### Work required
In the data below, rewrite only the part that opens with the line containing "Is the value" and closes with the line containing "True or false: Ngoại", changing "greater than" to "less than" and keeping everything else the same. Leave the pictures out.

### Provided entries
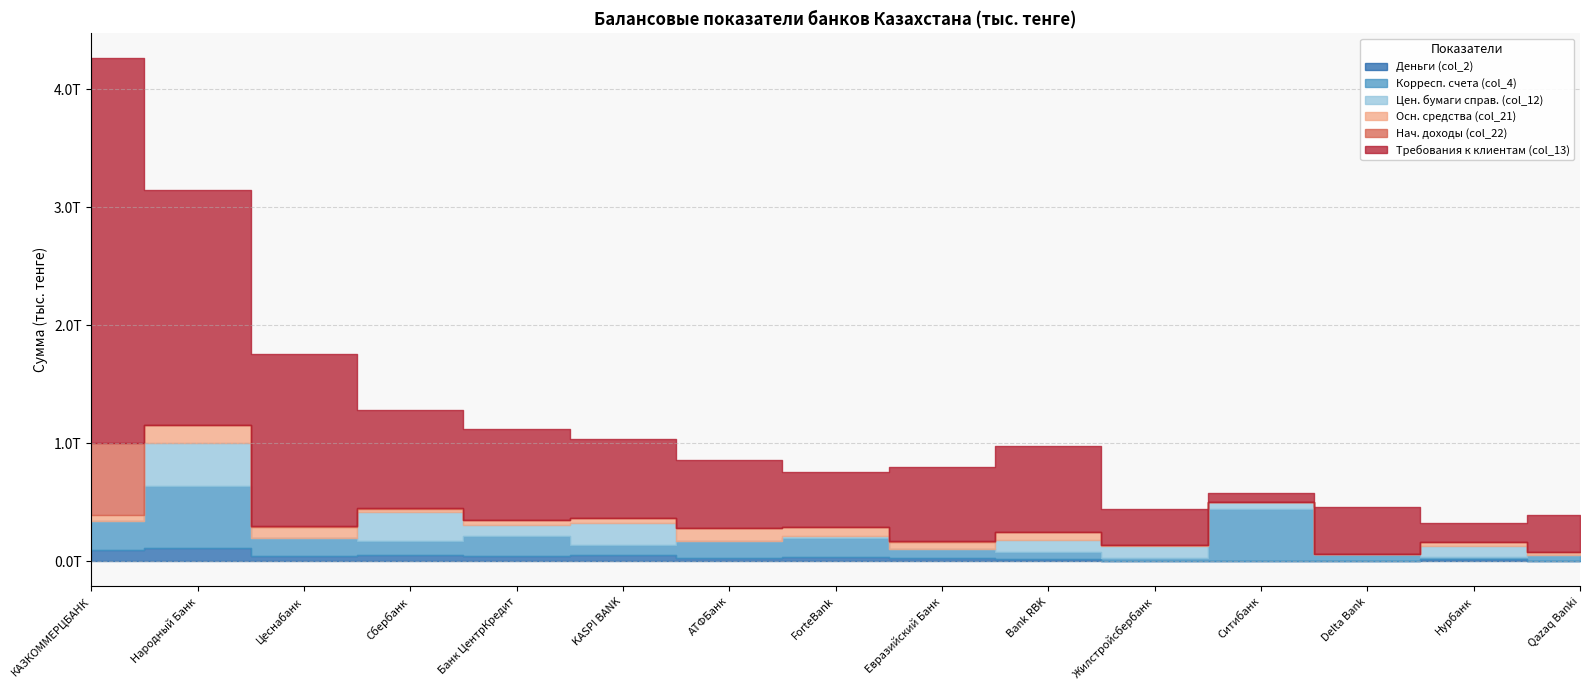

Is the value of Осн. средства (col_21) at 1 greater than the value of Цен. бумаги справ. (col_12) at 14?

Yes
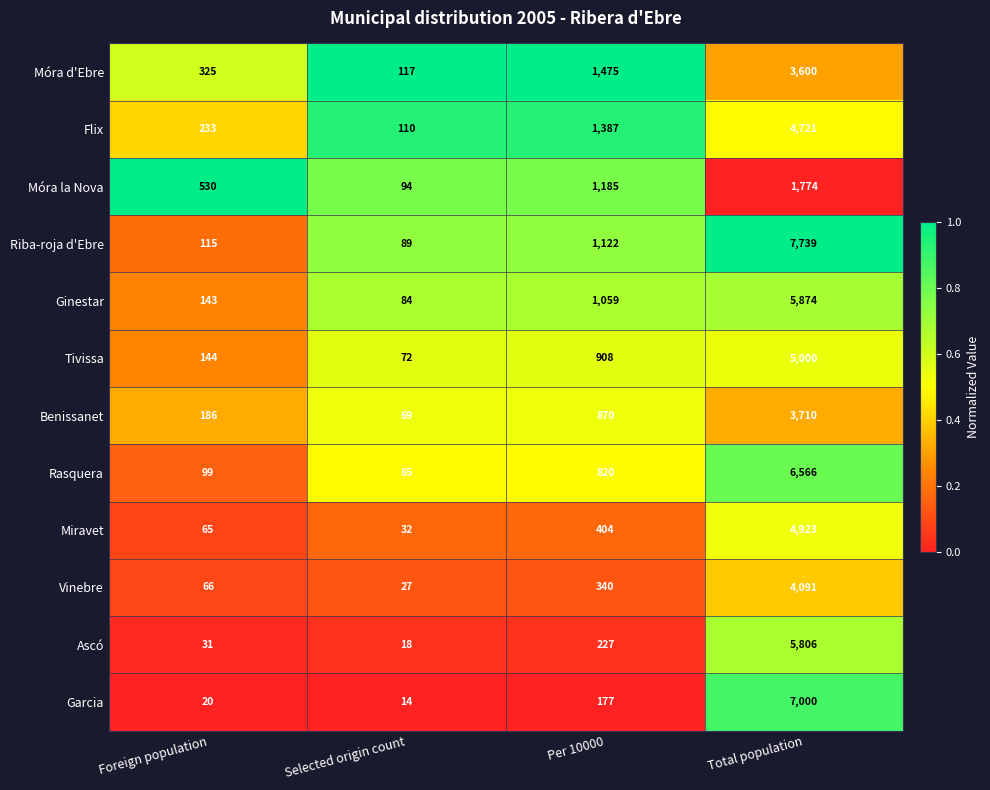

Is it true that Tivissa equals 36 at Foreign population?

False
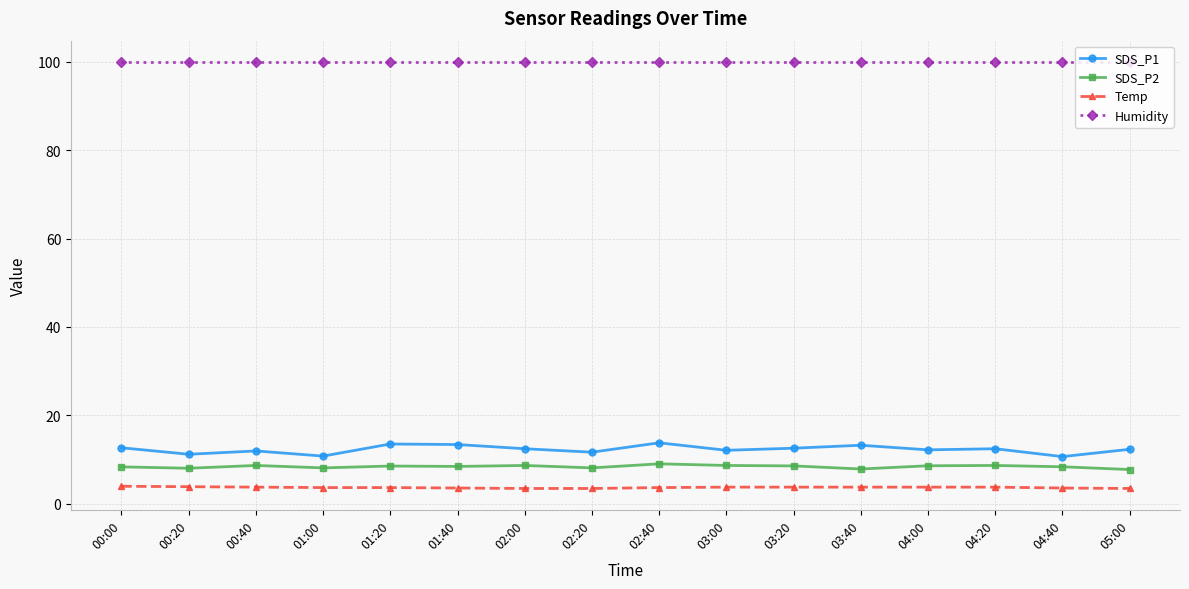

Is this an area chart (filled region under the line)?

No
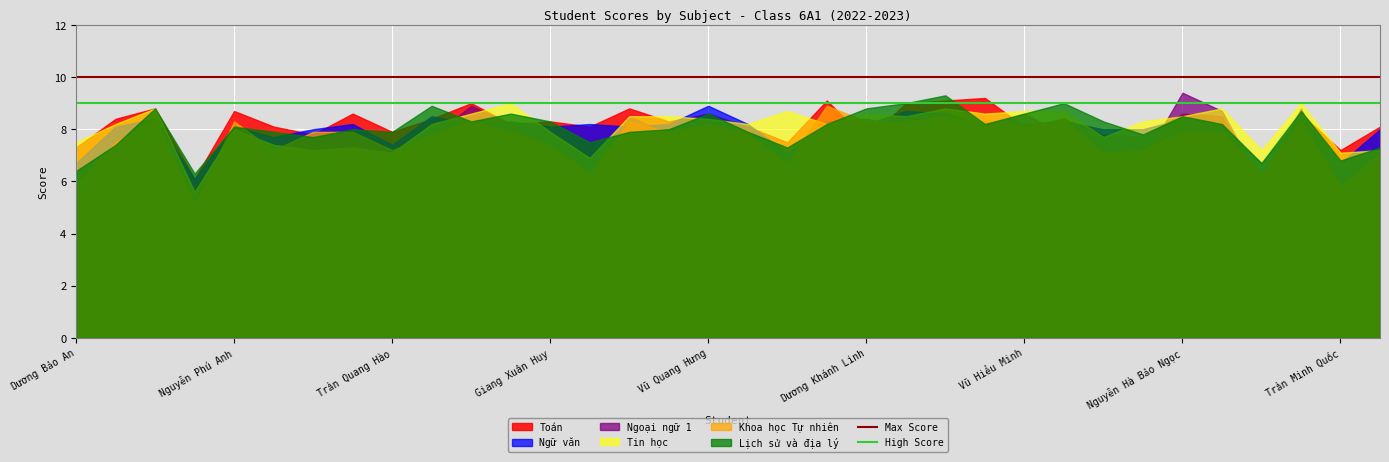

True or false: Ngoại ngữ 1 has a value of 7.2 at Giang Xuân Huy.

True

==

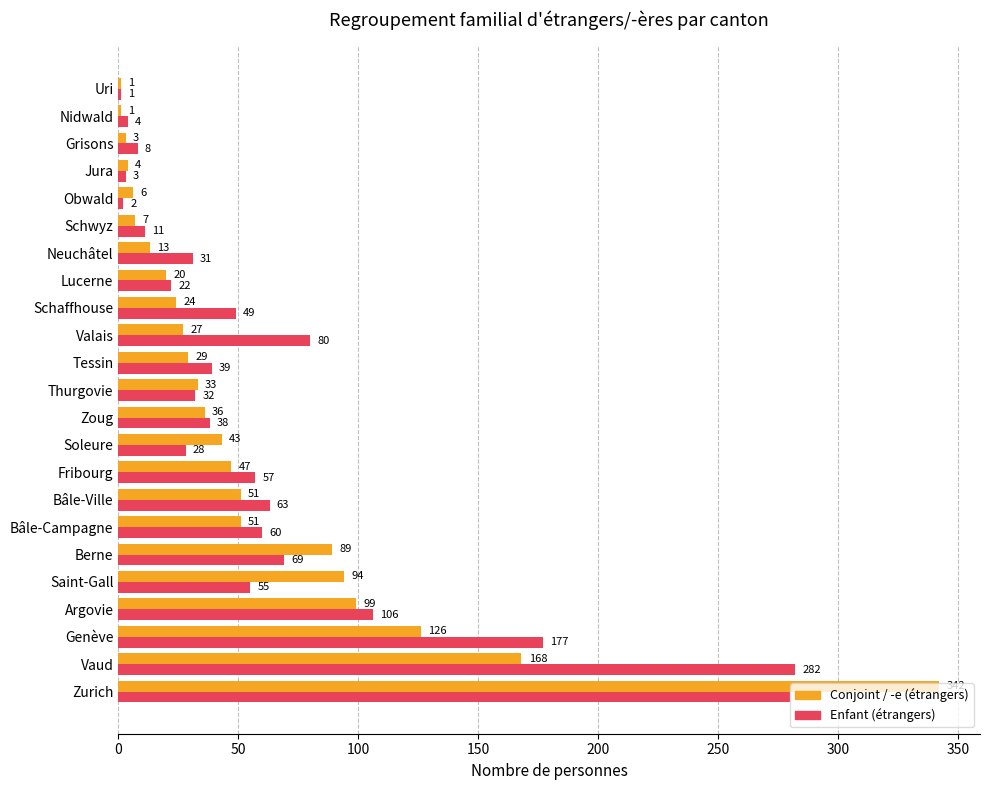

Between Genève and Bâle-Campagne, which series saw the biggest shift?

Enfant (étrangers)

### Output below
Is the value of Осн. средства (col_21) at 1 less than the value of Цен. бумаги справ. (col_12) at 14?

Yes

Is it true that Tivissa equals 36 at Foreign population?

False

Is this an area chart (filled region under the line)?

No

True or false: Ngoại ngữ 1 has a value of 7.2 at Giang Xuân Huy.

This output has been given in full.